Extract:
* * * * * * *

Studio album by Archie Shepp
- Released: 1970
- Recorded: November 9, 1969 & July 23, 1970 Paris, France
- Genre: Jazz
- Label: America
- Producer: Pierre Berjot

Archie Shepp chronology
| Black Gipsy (1969) | Pitchin Can (1970) | Archie Shepp & Philly Joe Jones (1970) |

= Pitchin Can =

Pitchin Can is an album by jazz saxophonist Archie Shepp recorded in Paris, France, in 1969 and 1970 for the America label. The album features one track by Shepp with Clifford Thornton, Noah Howard, Julio Finn, Leroy Jenkins, Dave Burrell, Earl Freeman, Sunny Murray and Chicago Beau ("Pitchin' Can" which was added to the CD release of Black Gipsy) and one extended track by Shepp with Thornton, Lester Bowie, Alan Shorter, Bobby Few, Bob Reid, Muhammad Ali, Djibrill and Ostaine Blue Warner.

Professional ratings
Review scores
| Source | Rating |
| Allmusic |  |

==Track listing==
1. "Uhuru (Dawn of Freedom) Part 1" - 18:18
2. "Uhuru (Dawn of Freedom) Part 2" - 10:43
3. "Pitchin' Can" (Cal Massey) - 7:35
- Recorded in Paris, France, November 9, 1969 (track 3) and July 23, 1970 (tracks 1 & 2)

* * * * * * *

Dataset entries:
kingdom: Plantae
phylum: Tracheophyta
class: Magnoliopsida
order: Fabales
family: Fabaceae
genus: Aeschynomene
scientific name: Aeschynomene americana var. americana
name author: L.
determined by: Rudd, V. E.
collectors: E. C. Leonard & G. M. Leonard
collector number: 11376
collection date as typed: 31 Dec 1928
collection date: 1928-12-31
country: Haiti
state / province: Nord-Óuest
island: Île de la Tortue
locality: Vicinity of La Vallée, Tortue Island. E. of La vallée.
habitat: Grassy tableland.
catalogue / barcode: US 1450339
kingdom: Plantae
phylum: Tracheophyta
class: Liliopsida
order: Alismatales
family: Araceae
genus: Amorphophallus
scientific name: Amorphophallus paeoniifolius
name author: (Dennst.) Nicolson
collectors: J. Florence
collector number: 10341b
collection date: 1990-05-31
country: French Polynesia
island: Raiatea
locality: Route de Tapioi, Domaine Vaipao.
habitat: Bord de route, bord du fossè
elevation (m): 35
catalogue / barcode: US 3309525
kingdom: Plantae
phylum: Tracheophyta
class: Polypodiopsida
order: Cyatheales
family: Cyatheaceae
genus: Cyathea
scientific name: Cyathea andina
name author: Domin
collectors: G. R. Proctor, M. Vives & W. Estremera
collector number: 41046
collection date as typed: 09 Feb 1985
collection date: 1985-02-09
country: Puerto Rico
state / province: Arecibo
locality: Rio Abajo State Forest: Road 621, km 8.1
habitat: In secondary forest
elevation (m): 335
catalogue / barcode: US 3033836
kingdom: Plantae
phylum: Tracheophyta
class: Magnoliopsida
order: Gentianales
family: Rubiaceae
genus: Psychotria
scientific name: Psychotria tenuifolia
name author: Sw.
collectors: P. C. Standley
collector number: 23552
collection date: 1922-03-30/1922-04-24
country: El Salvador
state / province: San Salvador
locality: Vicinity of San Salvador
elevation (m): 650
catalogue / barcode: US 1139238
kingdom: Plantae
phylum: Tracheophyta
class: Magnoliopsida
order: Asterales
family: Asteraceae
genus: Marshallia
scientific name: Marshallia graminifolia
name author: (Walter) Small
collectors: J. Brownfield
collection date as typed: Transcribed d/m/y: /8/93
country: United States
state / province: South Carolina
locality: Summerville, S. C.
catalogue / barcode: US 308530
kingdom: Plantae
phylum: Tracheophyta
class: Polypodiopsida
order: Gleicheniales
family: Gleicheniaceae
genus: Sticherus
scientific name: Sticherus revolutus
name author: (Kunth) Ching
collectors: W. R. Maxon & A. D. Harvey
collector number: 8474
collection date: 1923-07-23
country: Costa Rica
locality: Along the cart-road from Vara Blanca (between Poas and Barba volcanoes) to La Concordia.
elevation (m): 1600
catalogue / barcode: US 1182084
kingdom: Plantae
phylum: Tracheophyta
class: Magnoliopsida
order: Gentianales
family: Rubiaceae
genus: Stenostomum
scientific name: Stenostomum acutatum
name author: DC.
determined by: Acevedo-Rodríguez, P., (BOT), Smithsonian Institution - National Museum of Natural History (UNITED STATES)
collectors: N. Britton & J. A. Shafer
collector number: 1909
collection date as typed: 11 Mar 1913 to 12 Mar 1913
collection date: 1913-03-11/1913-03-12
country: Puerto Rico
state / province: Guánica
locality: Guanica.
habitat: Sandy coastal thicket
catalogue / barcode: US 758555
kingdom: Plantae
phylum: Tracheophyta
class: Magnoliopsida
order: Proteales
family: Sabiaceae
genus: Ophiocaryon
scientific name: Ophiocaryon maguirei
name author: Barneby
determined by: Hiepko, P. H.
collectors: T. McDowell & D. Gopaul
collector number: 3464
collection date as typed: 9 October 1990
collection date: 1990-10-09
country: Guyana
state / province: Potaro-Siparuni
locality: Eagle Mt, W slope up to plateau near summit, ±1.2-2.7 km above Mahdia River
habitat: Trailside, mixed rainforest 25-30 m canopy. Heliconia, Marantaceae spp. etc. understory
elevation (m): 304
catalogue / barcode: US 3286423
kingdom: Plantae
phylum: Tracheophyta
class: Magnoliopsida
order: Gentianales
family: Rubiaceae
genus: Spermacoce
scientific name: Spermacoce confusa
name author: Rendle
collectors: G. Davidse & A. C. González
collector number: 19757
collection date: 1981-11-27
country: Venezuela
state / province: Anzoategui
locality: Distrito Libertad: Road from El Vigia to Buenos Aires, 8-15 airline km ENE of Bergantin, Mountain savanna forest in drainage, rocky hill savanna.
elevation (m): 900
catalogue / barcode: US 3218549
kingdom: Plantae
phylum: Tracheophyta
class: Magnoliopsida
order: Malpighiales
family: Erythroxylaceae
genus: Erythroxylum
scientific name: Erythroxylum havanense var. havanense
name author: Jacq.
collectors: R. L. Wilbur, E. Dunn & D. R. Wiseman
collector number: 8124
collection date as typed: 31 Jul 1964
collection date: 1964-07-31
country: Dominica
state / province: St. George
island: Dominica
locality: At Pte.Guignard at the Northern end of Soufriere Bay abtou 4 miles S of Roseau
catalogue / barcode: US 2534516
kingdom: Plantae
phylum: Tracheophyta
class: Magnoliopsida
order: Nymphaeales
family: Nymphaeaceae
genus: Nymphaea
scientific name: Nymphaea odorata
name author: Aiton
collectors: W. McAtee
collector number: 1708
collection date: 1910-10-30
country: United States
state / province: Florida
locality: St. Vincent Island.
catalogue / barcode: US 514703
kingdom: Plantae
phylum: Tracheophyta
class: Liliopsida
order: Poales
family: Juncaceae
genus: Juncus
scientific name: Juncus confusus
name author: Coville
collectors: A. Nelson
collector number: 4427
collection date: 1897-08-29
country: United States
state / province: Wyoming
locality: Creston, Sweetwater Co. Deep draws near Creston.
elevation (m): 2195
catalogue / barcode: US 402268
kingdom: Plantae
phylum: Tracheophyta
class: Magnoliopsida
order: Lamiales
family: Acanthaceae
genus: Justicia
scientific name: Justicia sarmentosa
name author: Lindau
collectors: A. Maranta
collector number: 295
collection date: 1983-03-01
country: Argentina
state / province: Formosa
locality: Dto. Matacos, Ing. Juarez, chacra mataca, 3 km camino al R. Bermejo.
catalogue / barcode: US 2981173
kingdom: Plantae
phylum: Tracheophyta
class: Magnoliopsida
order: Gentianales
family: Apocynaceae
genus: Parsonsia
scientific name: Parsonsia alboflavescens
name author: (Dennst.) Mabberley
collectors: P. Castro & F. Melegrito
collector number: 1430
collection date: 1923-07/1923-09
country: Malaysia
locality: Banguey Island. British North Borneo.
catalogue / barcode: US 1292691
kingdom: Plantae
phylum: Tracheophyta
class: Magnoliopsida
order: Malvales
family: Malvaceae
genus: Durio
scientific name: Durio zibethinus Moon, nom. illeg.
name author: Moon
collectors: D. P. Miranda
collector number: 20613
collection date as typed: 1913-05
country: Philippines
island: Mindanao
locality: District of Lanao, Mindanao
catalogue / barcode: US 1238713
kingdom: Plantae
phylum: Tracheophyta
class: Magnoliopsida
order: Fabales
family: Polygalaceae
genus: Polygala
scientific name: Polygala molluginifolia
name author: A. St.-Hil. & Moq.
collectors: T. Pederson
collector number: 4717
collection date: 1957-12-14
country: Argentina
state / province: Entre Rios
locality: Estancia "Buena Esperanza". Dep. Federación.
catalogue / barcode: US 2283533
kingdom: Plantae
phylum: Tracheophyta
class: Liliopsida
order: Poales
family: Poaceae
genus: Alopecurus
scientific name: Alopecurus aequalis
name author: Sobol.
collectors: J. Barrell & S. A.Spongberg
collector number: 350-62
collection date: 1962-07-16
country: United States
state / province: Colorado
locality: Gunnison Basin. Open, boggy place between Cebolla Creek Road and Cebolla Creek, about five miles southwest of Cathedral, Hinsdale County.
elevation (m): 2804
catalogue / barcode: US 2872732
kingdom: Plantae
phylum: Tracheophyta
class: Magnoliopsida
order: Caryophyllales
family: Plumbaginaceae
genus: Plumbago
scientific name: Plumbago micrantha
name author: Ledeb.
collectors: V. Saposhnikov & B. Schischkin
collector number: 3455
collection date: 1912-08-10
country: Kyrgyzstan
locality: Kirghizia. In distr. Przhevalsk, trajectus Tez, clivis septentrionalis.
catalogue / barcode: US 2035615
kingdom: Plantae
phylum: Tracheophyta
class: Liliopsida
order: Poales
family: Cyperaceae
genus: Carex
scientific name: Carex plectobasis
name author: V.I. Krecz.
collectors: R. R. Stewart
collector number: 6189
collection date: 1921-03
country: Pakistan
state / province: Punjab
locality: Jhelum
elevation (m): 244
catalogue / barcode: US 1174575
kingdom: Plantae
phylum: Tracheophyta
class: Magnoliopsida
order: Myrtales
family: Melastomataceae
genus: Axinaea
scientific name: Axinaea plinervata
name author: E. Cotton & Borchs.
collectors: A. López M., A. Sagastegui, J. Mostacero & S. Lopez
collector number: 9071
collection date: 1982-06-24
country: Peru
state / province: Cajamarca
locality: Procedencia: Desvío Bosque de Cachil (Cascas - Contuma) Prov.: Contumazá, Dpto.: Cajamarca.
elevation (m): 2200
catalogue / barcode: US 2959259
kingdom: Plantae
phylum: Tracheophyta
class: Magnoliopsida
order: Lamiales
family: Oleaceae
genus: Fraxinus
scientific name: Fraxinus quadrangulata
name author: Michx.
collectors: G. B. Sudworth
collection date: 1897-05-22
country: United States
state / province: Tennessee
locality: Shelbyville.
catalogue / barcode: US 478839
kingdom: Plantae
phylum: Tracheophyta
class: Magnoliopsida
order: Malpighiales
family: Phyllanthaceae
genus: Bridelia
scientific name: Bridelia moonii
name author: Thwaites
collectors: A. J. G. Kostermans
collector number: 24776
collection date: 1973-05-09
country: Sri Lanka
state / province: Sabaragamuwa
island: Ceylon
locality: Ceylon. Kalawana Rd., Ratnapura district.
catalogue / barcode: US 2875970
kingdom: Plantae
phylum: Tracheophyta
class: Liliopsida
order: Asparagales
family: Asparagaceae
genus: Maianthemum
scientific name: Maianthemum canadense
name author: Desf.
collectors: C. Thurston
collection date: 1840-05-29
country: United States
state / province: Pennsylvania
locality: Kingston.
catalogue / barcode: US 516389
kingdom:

* * * * * * *

What to do: Transcribe the part of the Pitchin Can album text above from "Professional ratings" up to and including "(tracks 1 & 2)".

Exercise response:
Professional ratings
Review scores
| Source | Rating |
| Allmusic |  |

==Track listing==
1. "Uhuru (Dawn of Freedom) Part 1" - 18:18
2. "Uhuru (Dawn of Freedom) Part 2" - 10:43
3. "Pitchin' Can" (Cal Massey) - 7:35
- Recorded in Paris, France, November 9, 1969 (track 3) and July 23, 1970 (tracks 1 & 2)